Sono davvero numerosi i momenti memorabili della serata: dalla contagiosa energia di “Dancing Barefoot” all’intensità di “Ghost Dance”, che narra il dramma e la resurrezione dei nativi americani; dalla fantasiosa “Break It Up” (dedicata a
Jim Morrison, che Patti immaginava “prigioniero” dentro la statua di un angelo) fino a “Pissing In A River”, solenne, cadenzata e cupa, il capolavoro dell’album “Radio Ethiopia” del 1976.
Non poteva mancare in scaletta, naturalmente, la hit “Because The Night”, frutto della penna magica di
Bruce Springsteen, che la cantautrice ha dedicato ai cuochi italiani, da grande amante della nostra cucina: grande entusiasmo e l’inevitabile
singalong da parte dei 4.000 spettatori della Cavea dell’Auditorium.
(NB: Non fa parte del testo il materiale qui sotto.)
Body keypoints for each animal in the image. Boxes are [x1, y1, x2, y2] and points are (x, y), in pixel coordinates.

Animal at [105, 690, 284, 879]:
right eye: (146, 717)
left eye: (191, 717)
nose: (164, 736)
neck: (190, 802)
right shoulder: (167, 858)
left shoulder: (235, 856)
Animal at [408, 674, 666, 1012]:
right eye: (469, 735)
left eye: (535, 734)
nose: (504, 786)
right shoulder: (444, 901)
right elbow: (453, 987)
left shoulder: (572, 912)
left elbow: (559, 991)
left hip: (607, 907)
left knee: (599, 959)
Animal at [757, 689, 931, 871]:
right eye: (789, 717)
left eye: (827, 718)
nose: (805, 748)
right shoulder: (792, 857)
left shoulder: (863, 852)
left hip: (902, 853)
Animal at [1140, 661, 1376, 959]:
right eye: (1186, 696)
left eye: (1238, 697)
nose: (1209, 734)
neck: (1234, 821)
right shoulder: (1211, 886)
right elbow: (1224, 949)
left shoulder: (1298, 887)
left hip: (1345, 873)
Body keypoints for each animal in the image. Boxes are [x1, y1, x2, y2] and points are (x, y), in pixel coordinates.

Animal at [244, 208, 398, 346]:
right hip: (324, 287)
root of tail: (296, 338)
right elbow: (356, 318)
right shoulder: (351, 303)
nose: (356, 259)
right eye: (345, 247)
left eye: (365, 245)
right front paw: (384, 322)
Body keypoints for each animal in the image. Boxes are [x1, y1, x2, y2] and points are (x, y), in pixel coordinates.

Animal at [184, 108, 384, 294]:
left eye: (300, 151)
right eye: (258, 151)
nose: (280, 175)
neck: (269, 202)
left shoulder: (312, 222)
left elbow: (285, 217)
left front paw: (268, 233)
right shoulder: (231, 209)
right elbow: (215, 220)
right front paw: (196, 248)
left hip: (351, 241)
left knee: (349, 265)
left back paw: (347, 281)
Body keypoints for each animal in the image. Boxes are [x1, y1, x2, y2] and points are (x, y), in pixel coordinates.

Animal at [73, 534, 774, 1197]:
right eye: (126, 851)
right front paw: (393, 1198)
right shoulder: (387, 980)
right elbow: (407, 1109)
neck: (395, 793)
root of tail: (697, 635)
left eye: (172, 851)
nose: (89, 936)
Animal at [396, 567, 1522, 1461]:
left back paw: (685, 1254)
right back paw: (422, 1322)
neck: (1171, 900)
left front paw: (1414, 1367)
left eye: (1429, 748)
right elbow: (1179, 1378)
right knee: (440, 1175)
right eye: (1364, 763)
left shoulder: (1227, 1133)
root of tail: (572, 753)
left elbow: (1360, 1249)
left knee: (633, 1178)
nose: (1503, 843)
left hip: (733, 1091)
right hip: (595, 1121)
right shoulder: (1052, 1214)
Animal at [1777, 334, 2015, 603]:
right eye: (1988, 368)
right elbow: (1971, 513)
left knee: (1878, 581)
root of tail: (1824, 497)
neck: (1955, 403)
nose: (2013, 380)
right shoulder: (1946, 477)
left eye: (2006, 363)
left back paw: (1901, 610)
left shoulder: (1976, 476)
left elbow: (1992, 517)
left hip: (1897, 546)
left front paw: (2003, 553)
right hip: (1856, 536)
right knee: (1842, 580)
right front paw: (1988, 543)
Sono ormai lontani i tempi in cui Patricia Lee Smith cantava in Gloria: "Gesù è morto per i peccati di qualcun altro, non per i miei" e "I miei peccati sono solo miei: mi appartengono". Nel 2013 ha fatto il giro del mondo la foto della cantautrice, raggiante, che stringeva la mano a Papa Francesco (che andrà a omaggiare in questi giorni nella sua tomba a Santa Maria Maggiore,
ndr), altrettanto entusiasta per l’inattesa visita. La trascinante "Gloria", canzone precedentemente scritta dai Them di
Van Morrison, è uno dei rari esempi in cui una cover è migliore dell’originale e non a caso è stata scelta come brano di apertura di "Horses" e come trascinante finale del concerto di Roma.
Ieri sera abbiamo avuto la conferma, ancora una volta, che per Patti Smith il rock non è un mestiere come un altro, ma una vera e propria missione di vita, attraverso cui lanciare messaggi di pace, speranza e unità, soprattutto in un periodo funestato da guerre, tensioni e divisioni. Emblematico, in questo senso, il siparietto tra chi voleva seguire il concerto in piedi e chi voleva vederlo seduto al suo posto. Patti ha preso la situazione in mano e ha detto ai suoi fan: "Vi chiedo cortesemente di sedervi, poi più avanti ci sarà occasione per alzarsi e ballare sotto al palco: dobbiamo dimostrare al mondo che almeno noi siamo in grado di collaborare insieme".